* [WHAT IS EXPECTED]: Leaving all pictures aside, copy exactly the lines from the start of the listing below through the line that contains "Attivazione Enea portale", and only those lines.

* [DATA EXCERPTS]:
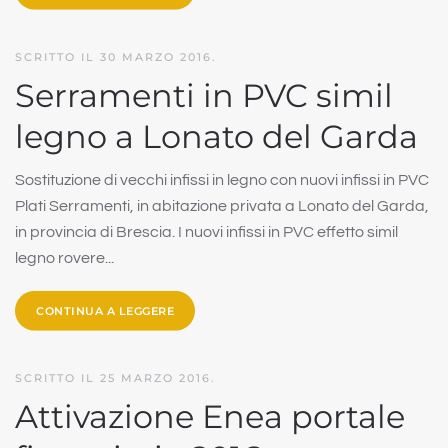
SCRITTO IL
30 MARZO 2016
.
Serramenti in PVC simil
legno a Lonato del Garda
Sostituzione di vecchi infissi in legno con nuovi infissi in PVC
Plati Serramenti, in abitazione privata a Lonato del Garda,
in provincia di Brescia. I nuovi infissi in PVC effetto simil
legno rovere...
CONTINUA A LEGGERE
SCRITTO IL
25 MARZO 2016
.
Attivazione Enea portale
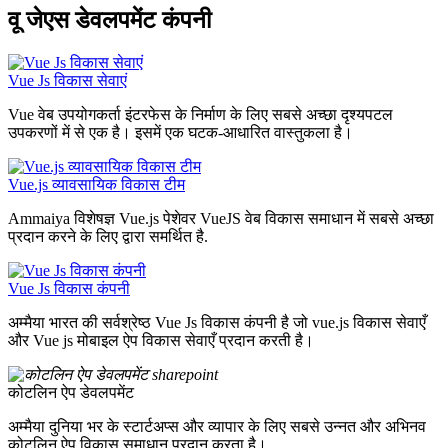
वू जेएस डेवलपमेंट कंपनी
Vue Js विकास सेवाएं
Vue वेब उपयोगकर्ता इंटरफेस के निर्माण के लिए सबसे अच्छा दृश्यपटल
उपकरणों में से एक है। इसमें एक घटक-आधारित वास्तुकला है।
Vue.js व्यावसायिक विकास टीम
Ammaiya विशेषज्ञ Vue.js पेशेवर VueJS वेब विकास समाधान में सबसे अच्छा
प्रदान करने के लिए द्वारा समर्थित है.
Vue Js विकास कंपनी
अम्मैया भारत की सर्वश्रेष्ठ Vue Js विकास कंपनी है जो vue.js विकास सेवाएँ
और Vue js मोबाइल ऐप विकास सेवाएँ प्रदान करती है।
कोटलिन ऐप डेवलपमेंट
अम्मैया दुनिया भर के स्टार्टअप्स और व्यापार के लिए सबसे उन्नत और अभिनव
कोटलिन ऐप विकास समाधान प्रदान करता है।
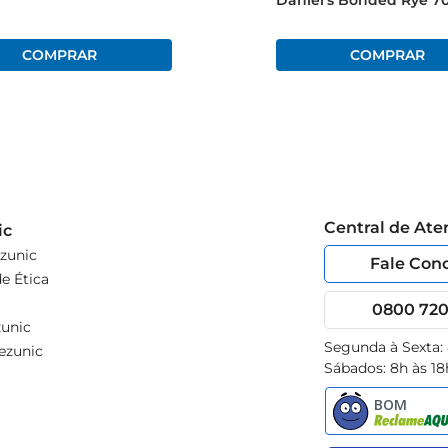
Daniel's Bonded Rye 7
Central de At
ic
zunic
Fale Con
e Ética
0800 720 
unic
Segunda à Sexta:
ezunic
Sábados: 8h às 18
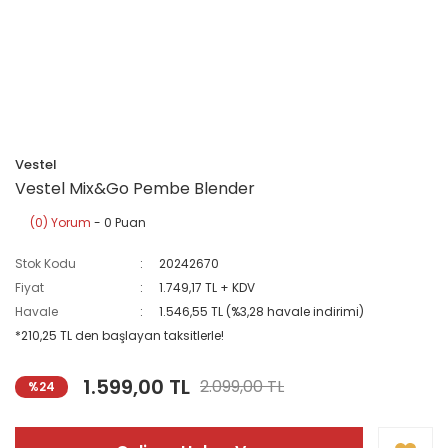
Vestel
Vestel Mix&Go Pembe Blender
(0) Yorum
- 0 Puan
Stok Kodu
20242670
Fiyat
1.749,17 TL + KDV
Havale
1.546,55 TL (%3,28 havale indirimi)
*210,25 TL den başlayan taksitlerle!
1.599,00 TL
2.099,00 TL
%24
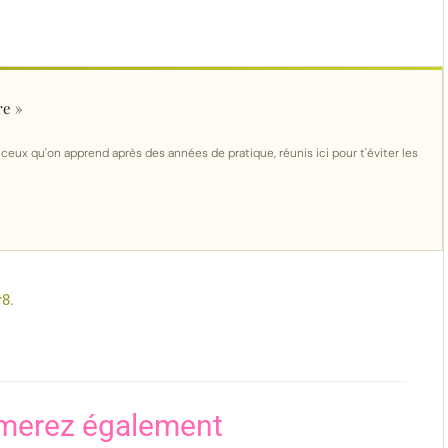
re »
 ceux qu'on apprend après des années de pratique, réunis ici pour t'éviter les
r8
.
merez également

* [YOUR RESPONSE]:
SCRITTO IL
30 MARZO 2016
.
Serramenti in PVC simil
legno a Lonato del Garda
Sostituzione di vecchi infissi in legno con nuovi infissi in PVC
Plati Serramenti, in abitazione privata a Lonato del Garda,
in provincia di Brescia. I nuovi infissi in PVC effetto simil
legno rovere...
CONTINUA A LEGGERE
SCRITTO IL
25 MARZO 2016
.
Attivazione Enea portale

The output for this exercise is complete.